Infineon, makers of a TPM (Trusted Platform Module) used in millions of deployments to compliment security deployments have come under fire recently with the announcement of ROCA, aka "Return of Coppersmith's Attack", also known as CVE-2017-15361, a security advisory exposing a factorization flaw that makes attacks on RSA private keys feasible.
In an effort to boost performance, the library constructs the underlying prime numbers in a way that makes it prone to factorization, which exposes the secret numbers underpinning the security of the technology. As a result; while factorizing a 2048 bit RSA key would normally take millions of CPU hours - the flaw reduces the time required to a fraction of the time.
The flaw exists in the Infineon-developed RSA Library (v1.02.013), in the algorithm responsible for the generation of RSA primes. It allows the keys to be created with smart cards rather than with general-purpose computers, which are easier to manipulate and hence aren't suitable for high-security uses.
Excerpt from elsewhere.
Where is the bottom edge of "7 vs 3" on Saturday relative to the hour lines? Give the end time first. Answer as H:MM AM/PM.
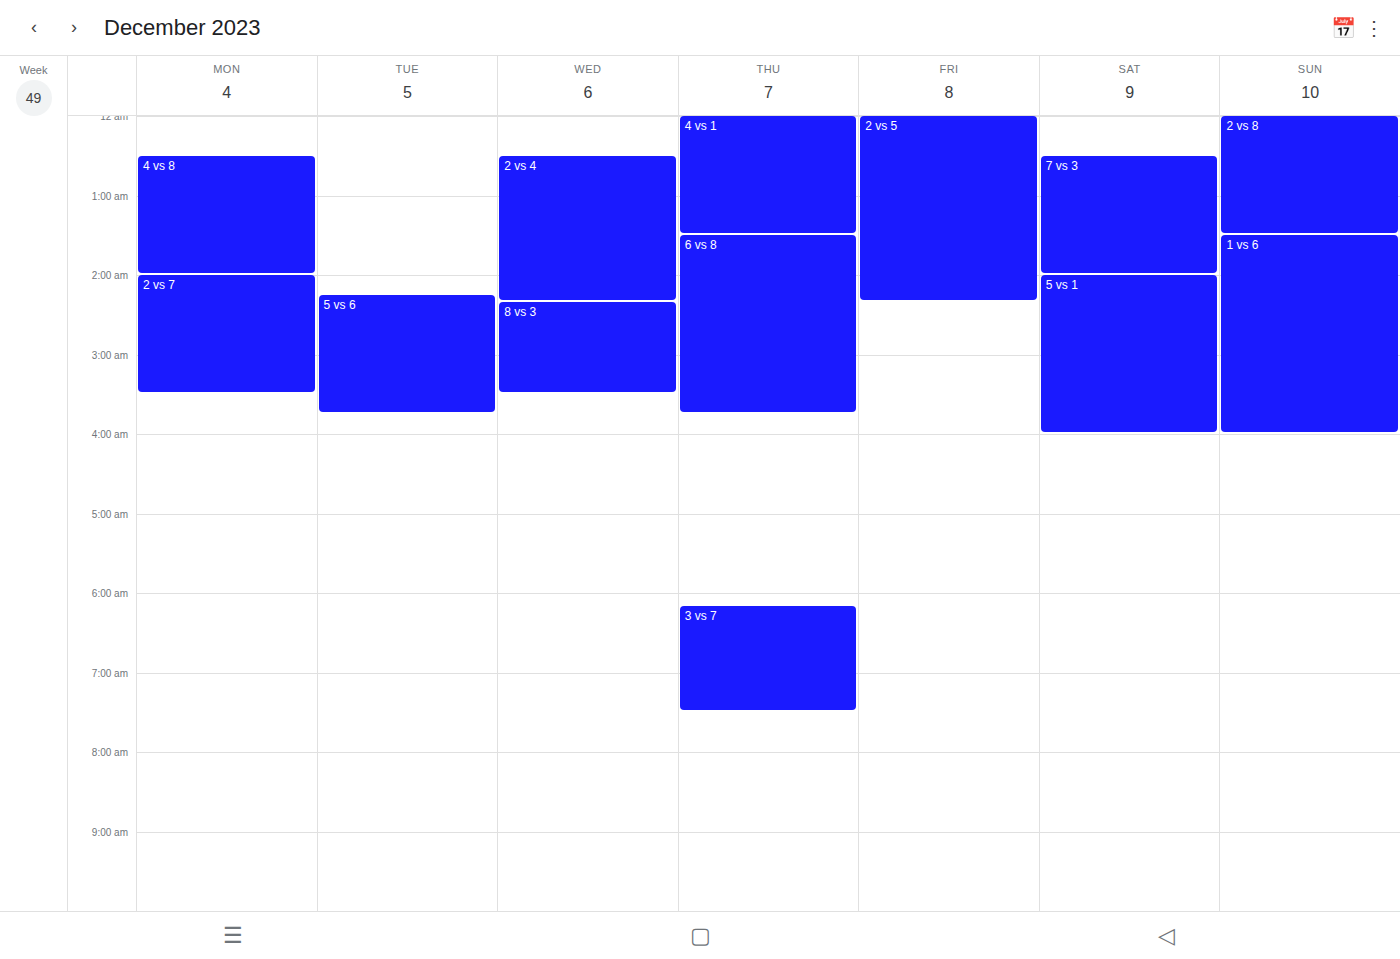
2:00 AM -- exactly on the 2 AM line.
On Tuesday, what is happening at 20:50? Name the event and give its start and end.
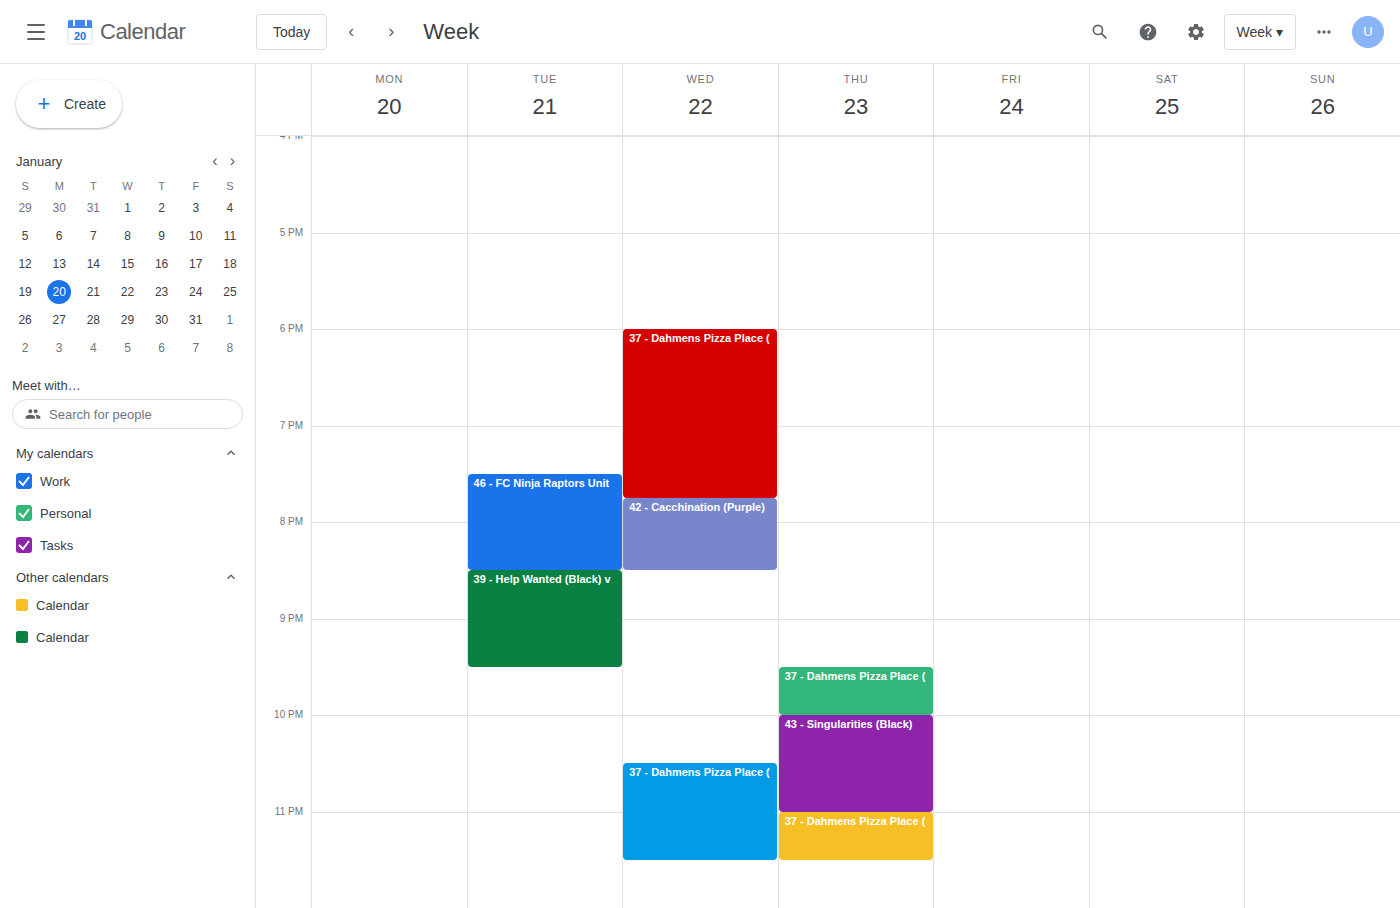
"39 - Help Wanted (Black) v", 20:30 to 21:30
The library runs on hardware Infineon sells to a wide range of manufacturers using Infineon smart card chips and TPMs, which is then sold onto end users.
Researchers have successfully identified weak keys and have released a vulnerability test suite and publication (blog post) that goes into details eventually showing typical time complexity and cost requirements. They identified that RSA keys with lengths of 512, 1024 and 2048 bits would cost $0.06, $40-80 and $20k-40k respectively to factorize. Other encryption methods, such as ECC (Elliptic Curve Cryptography) are not affected by this vulnerability.
While the keys are much weaker than they should be; in perspective, it still takes significant resources and cost to factorize - for example, it would take just under half a month to factorize a 2048 bit RSA key on a 1,000-instance cloud deployment such as Amazon AWS. Currently; over 760,000 keys have been identified as vulnerable, but there could be many more.
Manufacturers; such as HP, Lenovo, Fujitsu, WinMagic, Microsoft and Google are scrambling to push out a security updates warning users of the weaknesses and recommending applying firmware updates where available to individuals and organizations. A number of embedded and IoT deployments are also known to be affected by the vulnerability.
The vulnerability was discovered by Slovak and Czech security researchers from the Centre for Research on Cryptography and Security at Masaryk University, Czech Republic; Enigma Bridge Ltd, Cambridge, UK; and Ca' Foscari University of Venice, Italy.